Shrimp and Chorizo Stew


  • 1/4 cup extra-virgin olive oil
  • 1 large Spanish onion, minced
  • 4 cloves garlic, smashed
  • 4 oz chorizo, casing removed
  • 2 teas smoked paprkia
  • salt
  • 1 24 oz can whole plum tomatoes, juices reserved
  • 2 bay leaves
  • 2 to 3 sprigs fresh thyme
  • 1/4 teas dried oregano
  • 1 lbs russet potatoes, peeled and cut into 1″ pieces
  • 2 cups chicken broth
  • 1 large bunch kale, stems removed, coarsley chopped
  • 1 lbs medium shrimp, peeled and deveined

Cooking Instructions:

  1. In a large Dutch oven over medium heat, coat the bottom with the olive oil.
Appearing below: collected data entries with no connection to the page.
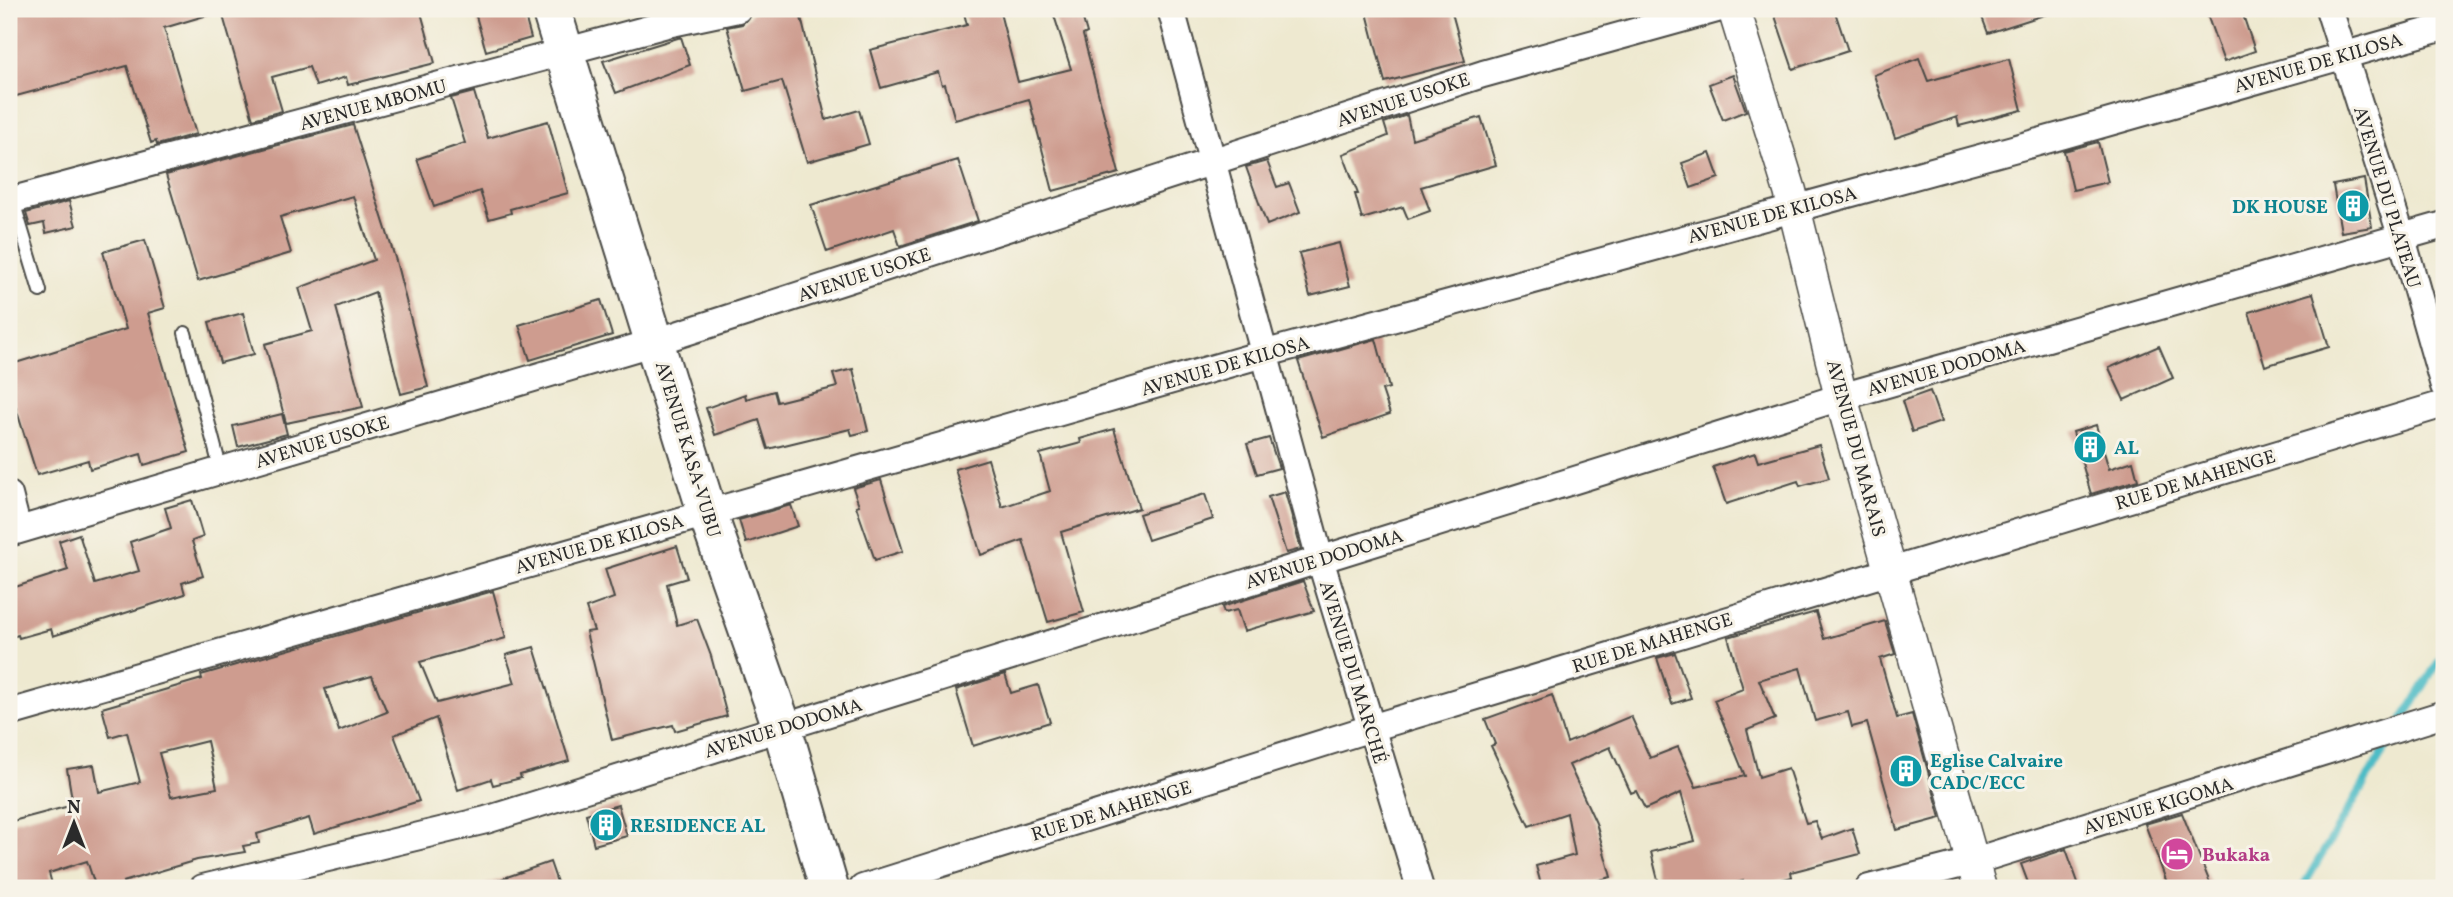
<svg xmlns="http://www.w3.org/2000/svg" width="2453" height="897" font-family="Vollkorn,serif">
	<style>
		.lines { fill: none; stroke-linecap: round; stroke-linejoin: round }
		.stream { stroke: #4ebcc6; stroke-width: 8 }
		.building { fill: #ce9c8f; fill-rule: evenodd }
		.service-casing { stroke: #484844; stroke-width: 16 }
		.minor-casing { stroke: #484844; stroke-width: 30 }
		.tertiary-casing { stroke: #484844; stroke-width: 35 }
		.primary-casing { stroke: #484844; stroke-width: 42 }
		.service { stroke: #fff; stroke-width: 12 }
		.minor { stroke: #fff; stroke-width: 26 }
		.tertiary { stroke: #fff; stroke-width: 32 }
		.primary { stroke: #fff; stroke-width: 38 }
		.labels { text-anchor: middle; stroke-width: 6; stroke-linejoin: round; paint-order: stroke }
		.street-label { font-size: 19px; fill: #2b2b2b; stroke: #f7f3e8 }
		.culture-label { font-size: 19px; font-weight: bold; fill: #0d838f; stroke: #f7f3e8; text-anchor: start }
		.hotel-label { font-size: 19px; font-weight: bold; fill: #b23c85; stroke: #f7f3e8; text-anchor: start }
	</style>
	<rect width="100%" height="100%" fill="#f7f3e8"/>
	<filter id="ink" filterUnits="userSpaceOnUse"><feTurbulence type="fractalNoise" baseFrequency=".0143" numOctaves="2"/><feDisplacementMap in="SourceGraphic" scale="14" xChannelSelector="R" yChannelSelector="G"/><feConvolveMatrix kernelMatrix="1 2 1 2 8 2 1 2 1" color-interpolation-filters="sRGB"/></filter>
	<filter id="wash" filterUnits="userSpaceOnUse"><feTurbulence type="fractalNoise" baseFrequency=".00686" numOctaves="4" result="noise"/><feDisplacementMap in="SourceGraphic" scale="28" xChannelSelector="R" yChannelSelector="G"/><feGaussianBlur stdDeviation="1.57" result="paint"/><feColorMatrix in="noise" values="0 0 0 0 0 0 0 0 0 0 0 0 0 0 0 0 0 1.4 0 .05"/><feComposite in="paint" operator="in"/></filter>
	<g filter="url(#wash)">
		<rect width="100%" height="100%" fill="#eee9d0"/>
		<g class="lines">
			<path class="stream" d="M 2403,719 L 2444,653
				M 2302,888 L 2391,739"/>
		</g>
		<g id="blocks">
			<path class="building" d="M 9,9 L 210,9 L 211,14 L 164,28 L 196,134 L 157,145 L 156,141 L 151,143 L 127,66 L 9,98 Z
				M 249,9 L 420,9 L 435,63 L 348,85 L 346,77 L 316,86 L 309,67 L 272,77 L 282,111 L 253,119 L 223,16 Z
				M 474,9 L 523,9 L 531,38 L 486,51 Z
				M 766,9 L 799,9 L 826,120 L 859,110 L 869,144 L 807,162 L 782,81 L 745,91 L 727,27 L 742,24 L 753,12 Z
				M 963,9 L 999,9 L 1018,82 L 1071,69 L 1052,9 L 1080,9 L 1087,33 L 1083,35 L 1119,173 L 1053,191 L 1029,99 L 955,120 L 945,84 L 942,85 L 938,72 L 881,88 L 870,50 L 967,25 Z
				M 1366,9 L 1451,9 L 1465,61 L 1385,82 Z
				M 1787,9 L 1834,9 L 1848,51 L 1793,69 L 1774,13 Z
				M 1979,9 L 2049,9 L 2050,13 L 1988,33 Z
				M 2205,9 L 2241,9 L 2255,51 L 2224,62 Z
				M 681,37 L 690,65 L 616,93 L 603,61 Z
				M 1919,58 L 1928,81 L 2009,59 L 2022,110 L 1959,126 L 1957,117 L 1895,138 L 1874,75 Z
				M 1733,75 L 1746,111 L 1723,120 L 1709,84 Z
				M 474,92 L 488,138 L 548,121 L 568,193 L 510,209 L 511,213 L 489,219 L 480,191 L 434,207 L 417,159 L 465,143 L 451,98 Z
				M 1407,115 L 1412,139 L 1481,117 L 1496,165 L 1421,187 L 1430,211 L 1408,219 L 1403,207 L 1362,219 L 1355,194 L 1358,194 L 1343,154 L 1388,136 L 1384,123 Z
				M 353,125 L 396,261 L 428,387 L 401,394 L 375,292 L 336,307 L 363,407 L 286,423 L 265,344 L 312,331 L 299,288 L 374,260 L 353,196 L 280,217 L 291,253 L 198,281 L 166,175 Z
				M 2098,142 L 2108,182 L 2073,190 L 2064,151 Z
				M 1710,153 L 1719,178 L 1691,188 L 1682,163 Z
				M 958,160 L 978,221 L 900,246 L 894,229 L 827,252 L 811,205 Z
				M 1267,161 L 1277,187 L 1289,183 L 1300,212 L 1267,225 L 1246,167 Z
				M 2364,179 L 2372,227 L 2341,232 L 2333,185 Z
				M 69,201 L 76,226 L 46,233 L 44,223 L 30,226 L 26,213 Z
				M 145,240 L 165,308 L 148,313 L 189,452 L 144,465 L 141,454 L 90,469 L 88,460 L 37,475 L 9,386 L 9,365 L 126,329 L 103,252 Z
				M 1339,243 L 1350,286 L 1310,296 L 1299,253 Z
				M 2313,293 L 2329,347 L 2265,366 L 2249,312 Z
				M 601,300 L 612,335 L 530,360 L 519,325 Z
				M 243,313 L 254,354 L 220,363 L 209,322 Z
				M 1376,339 L 1389,388 L 1382,390 L 1390,414 L 1323,437 L 1298,361 Z
				M 2159,346 L 2173,378 L 2124,400 L 2109,368 Z
				M 853,369 L 868,431 L 852,435 L 850,429 L 768,449 L 759,420 L 715,435 L 706,408 L 745,394 L 746,399 L 774,391 L 777,402 L 837,387 L 833,374 Z
				M 1930,391 L 1941,422 L 1912,432 L 1902,401 Z
				M 282,414 L 287,434 L 238,447 L 233,426 Z
				M 2096,425 L 2109,469 L 2133,461 L 2138,480 L 2091,494 L 2073,432 Z
				M 1114,429 L 1139,508 L 1061,532 L 1084,612 L 1048,622 L 1023,540 L 981,555 L 955,469 L 988,459 L 1002,507 L 1050,491 L 1040,454 L 1081,443 L 1080,439 Z
				M 1269,438 L 1279,468 L 1257,474 L 1247,444 Z
				M 1819,445 L 1829,478 L 1800,486 L 1798,481 L 1726,504 L 1713,467 L 1755,453 L 1758,462 Z
				M 881,480 L 903,551 L 875,560 L 856,506 L 859,505 L 853,488 Z
				M 1285,492 L 1301,549 L 1286,553 L 1268,497 Z
				M 1205,494 L 1213,519 L 1148,540 L 1139,514 Z
				M 192,500 L 203,537 L 192,541 L 203,576 L 182,583 L 185,594 L 53,636 L 51,629 L 19,638 L 18,635 L 9,638 L 9,589 L 68,570 L 59,541 L 79,534 L 95,584 L 139,571 L 130,542 L 171,528 L 165,508 Z
				M 791,505 L 798,526 L 746,543 L 739,520 Z
				M 677,546 L 687,578 L 667,584 L 677,625 L 697,619 L 711,656 L 727,716 L 675,731 L 673,725 L 612,740 L 586,632 L 594,631 L 586,608 L 614,598 L 605,569 Z
				M 1303,581 L 1314,611 L 1244,631 L 1237,610 L 1224,613 L 1222,607 Z
				M 493,591 L 506,638 L 420,662 L 437,703 L 515,683 L 506,655 L 534,647 L 569,761 L 520,775 L 521,778 L 493,785 L 491,779 L 458,790 L 436,718 L 394,735 L 419,801 L 314,834 L 309,818 L 257,834 L 259,843 L 243,846 L 245,852 L 197,860 L 123,882 L 125,888 L 96,888 L 87,861 L 49,873 L 53,888 L 9,888 L 9,822 L 73,805 L 67,769 L 94,765 L 99,792 L 140,782 L 127,732 L 110,737 L 102,708 L 202,679 L 201,675 ZM 372,676 L 387,712 L 339,731 L 325,689 ZM 207,741 L 217,788 L 171,797 L 159,753 Z
				M 1816,612 L 1824,639 L 1885,621 L 1895,654 L 1880,659 L 1897,718 L 1912,714 L 1941,818 L 1897,830 L 1867,723 L 1852,727 L 1848,712 L 1815,721 L 1800,668 L 1759,680 L 1775,719 L 1747,730 L 1759,777 L 1788,768 L 1806,823 L 1815,821 L 1822,839 L 1852,828 L 1860,854 L 1791,872 L 1792,877 L 1749,888 L 1745,888 L 1743,881 L 1718,888 L 1660,888 L 1651,852 L 1695,841 L 1681,793 L 1645,809 L 1636,791 L 1631,793 L 1610,747 L 1569,765 L 1596,823 L 1611,877 L 1569,888 L 1542,888 L 1536,866 L 1575,855 L 1567,813 L 1529,826 L 1491,746 L 1495,744 L 1485,719 L 1552,695 L 1567,743 L 1631,716 L 1650,758 L 1678,747 L 1696,787 L 1745,776 L 1714,700 L 1743,689 L 1728,637 Z
				M 1675,653 L 1691,698 L 1672,704 L 1657,658 Z
				M 1005,674 L 1011,693 L 1038,685 L 1050,722 L 973,746 L 956,690 Z
				M 618,805 L 627,836 L 594,845 L 586,814 Z
				M 2182,813 L 2212,888 L 2169,888 L 2145,824 Z
				M 2066,849 L 2080,888 L 2030,888 L 2021,864 Z
				M 550,862 L 559,888 L 484,888 L 484,885 Z"/>
		</g>
	</g>
	<g filter="url(#ink)">
		<use href="#blocks" fill-opacity="0" stroke="#484844" stroke-width="2"/>
		<g class="lines">
			<defs>
				<path id="service" d="M 13,201 L 40,291
					M 185,333 L 221,471"/>
				<path id="minor" d="M 1171,9 L 1320,559 L 1420,888
					M 2329,9 L 2402,238 L 2444,386
					M 9,201 L 667,24 L 738,9
					M 9,495 L 18,530
					M 9,533 L 655,342 L 1483,74 L 1717,9
					M 9,713 L 1263,354 L 2064,135 L 2444,27
					M 203,888 L 486,820 L 1841,397 L 2444,225
					M 863,888 L 1371,728 L 2444,404
					M 1869,888 L 1971,862 L 2444,714"/>
				<path id="tertiary" d="M 1734,9 L 1790,191 L 1841,397 L 1980,888"/>
				<path id="primary" d="M 551,9 L 707,512 L 782,727 L 829,888"/>
			</defs>
			<use href="#service" class="service-casing"/>
			<use href="#minor" class="minor-casing"/>
			<use href="#tertiary" class="tertiary-casing"/>
			<use href="#primary" class="primary-casing"/>
			<use href="#service" class="service"/>
			<use href="#minor" class="minor"/>
			<use href="#tertiary" class="tertiary"/>
			<use href="#primary" class="primary"/>
		</g>
	</g>
	<defs>
		<symbol id="building-disc" viewBox="-11 -11 22 22"><circle r="9.5" fill="#0f9aa8" stroke="#f7f3e8"/><path d="M-4-6H4V6H1V3H-1V6H-4ZM-2.5-4.3h1.7v1.8h-1.7ZM.8-4.3h1.7v1.8H.8ZM-2.5-1h1.7V.8h-1.7ZM.8-1h1.7V.8H.8Z" fill="#fff"/></symbol>
		<symbol id="hotel-disc" viewBox="-11 -11 22 22"><circle r="9.5" fill="#d1479c" stroke="#f7f3e8"/><path d="M-6-4.5h1.5V1H6V5H4.5V3h-9V5H-6ZM-4 0a1.8 1.8 0 1 1 3.6 0ZM.5 0V-2.5h3Q6-2.5 6 0Z" fill="#fff"/></symbol>
	</defs>
	<g fill-rule="evenodd">
		<use href="#building-disc" x="2334" y="187" width="38" height="38"/>
		<use href="#building-disc" x="2071" y="428" width="38" height="38"/>
		<use href="#building-disc" x="1887" y="752" width="38" height="38"/>
		<use href="#building-disc" x="587" y="806" width="38" height="38"/>
		<use href="#hotel-disc" x="2158" y="835" width="38" height="38"/>
	</g>
	<g class="labels">
		<g class="street-label">
			<text transform="translate(2318 62) rotate(-16)" y="7">AVENUE DE KILOSA</text>
			<text transform="translate(1403 99) rotate(-18)" y="7">AVENUE USOKE</text>
			<text transform="translate(373 104) rotate(-15)" y="7">AVENUE MBOMU</text>
			<text transform="translate(2388 197) rotate(73)" y="7">AVENUE DU PLATEAU</text>
			<text transform="translate(1772 214) rotate(-15)" y="7">AVENUE DE KILOSA</text>
			<text transform="translate(864 274) rotate(-18)" y="7">AVENUE USOKE</text>
			<text transform="translate(1225 365) rotate(-16)" y="7">AVENUE DE KILOSA</text>
			<text transform="translate(1946 367) rotate(-16)" y="7">AVENUE DODOMA</text>
			<text transform="translate(322 441) rotate(-17)" y="7">AVENUE USOKE</text>
			<text transform="translate(1857 448) rotate(75)" y="7">AVENUE DU MARAIS</text>
			<text transform="translate(689 449) rotate(73)" y="7">AVENUE KASA-VUBU</text>
			<text transform="translate(2195 479) rotate(-17)" y="7">RUE DE MAHENGE</text>
			<text transform="translate(599 543) rotate(-16)" y="7">AVENUE DE KILOSA</text>
			<text transform="translate(1324 558) rotate(-17)" y="7">AVENUE DODOMA</text>
			<text transform="translate(1652 642) rotate(-17)" y="7">RUE DE MAHENGE</text>
			<text transform="translate(1354 672) rotate(73)" y="7">AVENUE DU MARCHÉ</text>
			<text transform="translate(783 727) rotate(-17)" y="7">AVENUE DODOMA</text>
			<text transform="translate(2158 805) rotate(-17)" y="7">AVENUE KIGOMA</text>
			<text transform="translate(1111 810) rotate(-17)" y="7">RUE DE MAHENGE</text>
		</g>
		<g class="culture-label">
			<text x="2328" y="213" text-anchor="end">DK HOUSE</text>
			<text x="2114" y="454">AL</text>
			<text x="1930" y="767">Eglise Calvaire<tspan x="1930" dy="22">CADC/ECC</tspan></text>
			<text x="630" y="832">RESIDENCE AL</text>
		</g>
		<g class="hotel-label">
			<text x="2202" y="861">Bukaka</text>
		</g>
	</g>
	<rect width="2453" height="897" fill="none" stroke="#f7f3e8" stroke-width="35"/>
	<g transform="translate(74 823)" stroke="#f7f3e8" stroke-width="5" paint-order="stroke">
	<path d="M0-5L12 26L0 18L-12 26Z" fill="#2b2b2b"/>
	<text y="-10" font-size="19" font-weight="bold" text-anchor="middle" fill="#2b2b2b">N</text>
	</g>
</svg>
Toss in the onion and garlic; cook about 15 minutes, until soft.
  2. Add the chorizo, paprika, and 1 teas salt. Cook for 2 minutes, the remaining oil will turn red. Add the tomatoes (without the juice), bay leaves, thyme, and oregano. Cook, stirring as needed for another minute.
  3. Add the potatoes, chicken broth, reserved tomato juice, and an additional teaspoon of salt. Bring to a boil, reduce to a simmer, and cook for 15 minutes longer. Toss in the kale and cook for an additional 10 minutes. The potatoes should be fork tender.
  4. Lastly, add the shrimp and cook for 3 minutes, until pink.
  5. Season as needed, and ladle into bowls.